What you can't do is use the fact they're Indian to deduce a priori how good
of a developer they are. You gotta figure that out on a case-by-case basis
just as you do for everyone else.

------
ameyades
This question is incredibly broad, and has an element of bigotry. Most of the
time, though, when people are talking about "Indians" they are talking about
outsourcing shops. Outsourcing shops are stereotypically known to be difficult
to work with, though in reality experiences may vary.

To answer your question, however, in my experience, I have met some software
developers of Indian origin who are incredibly talented, and others who aren't
so gifted. Just like every other nationality or race.

------
GrumpyNl
There are good and bad ones. My biggest problem was cultural. Its hard to have
a discussion, they say yes when they mean no, you have to read their body
language to. They will always see you as an authority. Its hard to have
"sparring" sessions with them, because they quickly agree with you.

------
twunde
I think Troy Hunt's article on this is the go to:
[https://www.troyhunt.com/offshoring-roulette-lessons-from-
ou...](https://www.troyhunt.com/offshoring-roulette-lessons-from-outsourcing-
to-india-china-and-the-philippines/)

On a personal note, living on the US east coast, I try to outsource work to
eastern Europe or south America in order to keep time zones relatively in sync

------
ccdev
From my experience, whenever a team of Indian developers are hit or miss, it's
usually due to management not knowing how to communicate the goals clearly to
them. And usually in conjunction with not realizing the people you pick to do
the job are just as important as the budget.

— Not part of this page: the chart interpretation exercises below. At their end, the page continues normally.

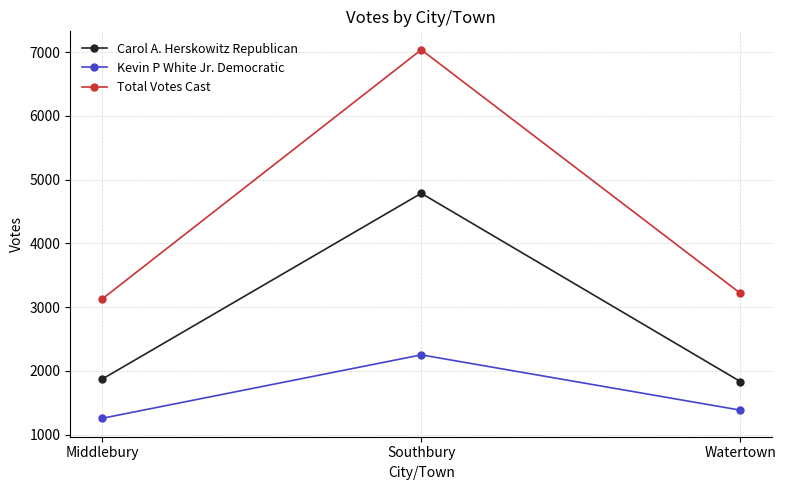

What is the label of the 3rd point from the right?

Middlebury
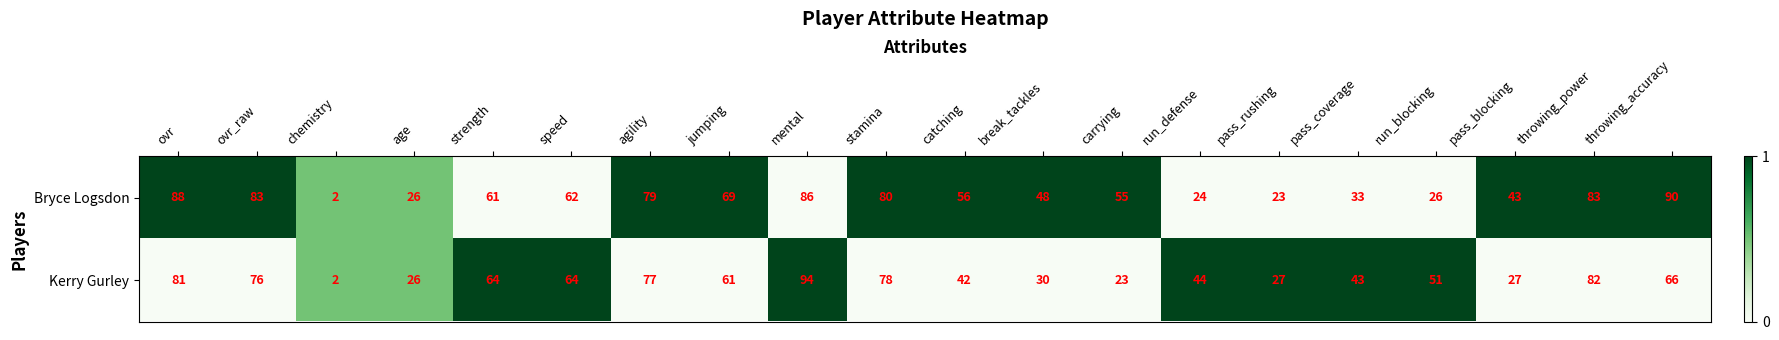

Is the value of Kerry Gurley at mental greater than the value of Bryce Logsdon at stamina?

Yes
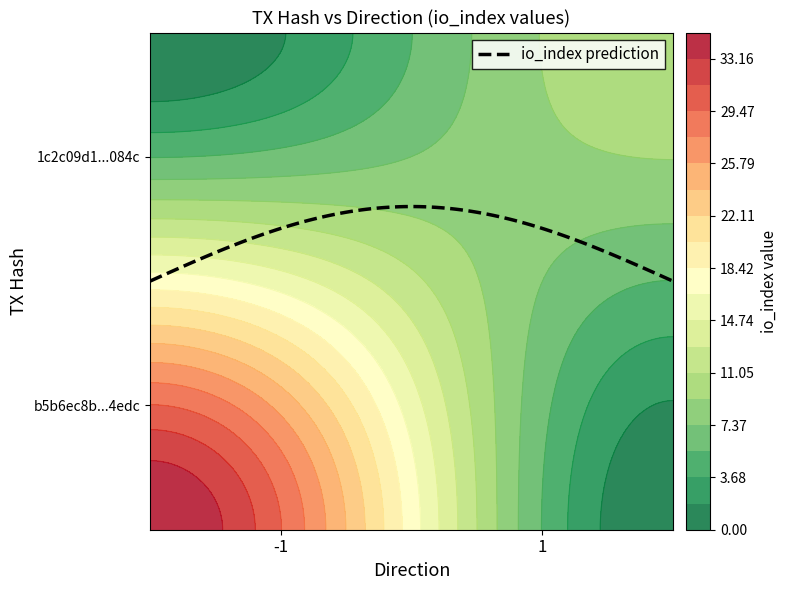

Reading left to right, transcribe all the data shown in this chart.

b5b6ec8b47ce3362f5104bd6a5a2daf32ef4edc: direction=-1	io_index=35
1c2c09d1f9529d62f28b3acd091fce9245f084c: direction=1	io_index=11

I worked for a web development agency. I guess you can call it a typical
outsourcing shop. The headcount of the US office is something like, two
managers/C-levels for one local designer or one programmer. The majority of
the programming gets done by Indians. Communication is very delayed. The
management doesn't seem to care about follow-up with their clients after the
website is done. A client even gave a bad review of the company saying that
their SEO traffic dropped by 40% after the new launch and had to go with
another agency to undo the damage.

------
herickson123
I've had good experiences working with Indian developers, Indian recruiters is
an entirely different story.

------
pwg
Like all others, some are good, some are ok, and some are not-good at all.

------
db48x
The only Indian developer I've personally worked with was great. Generalize
from that what you will.

------
uptownfunk
What a racist question.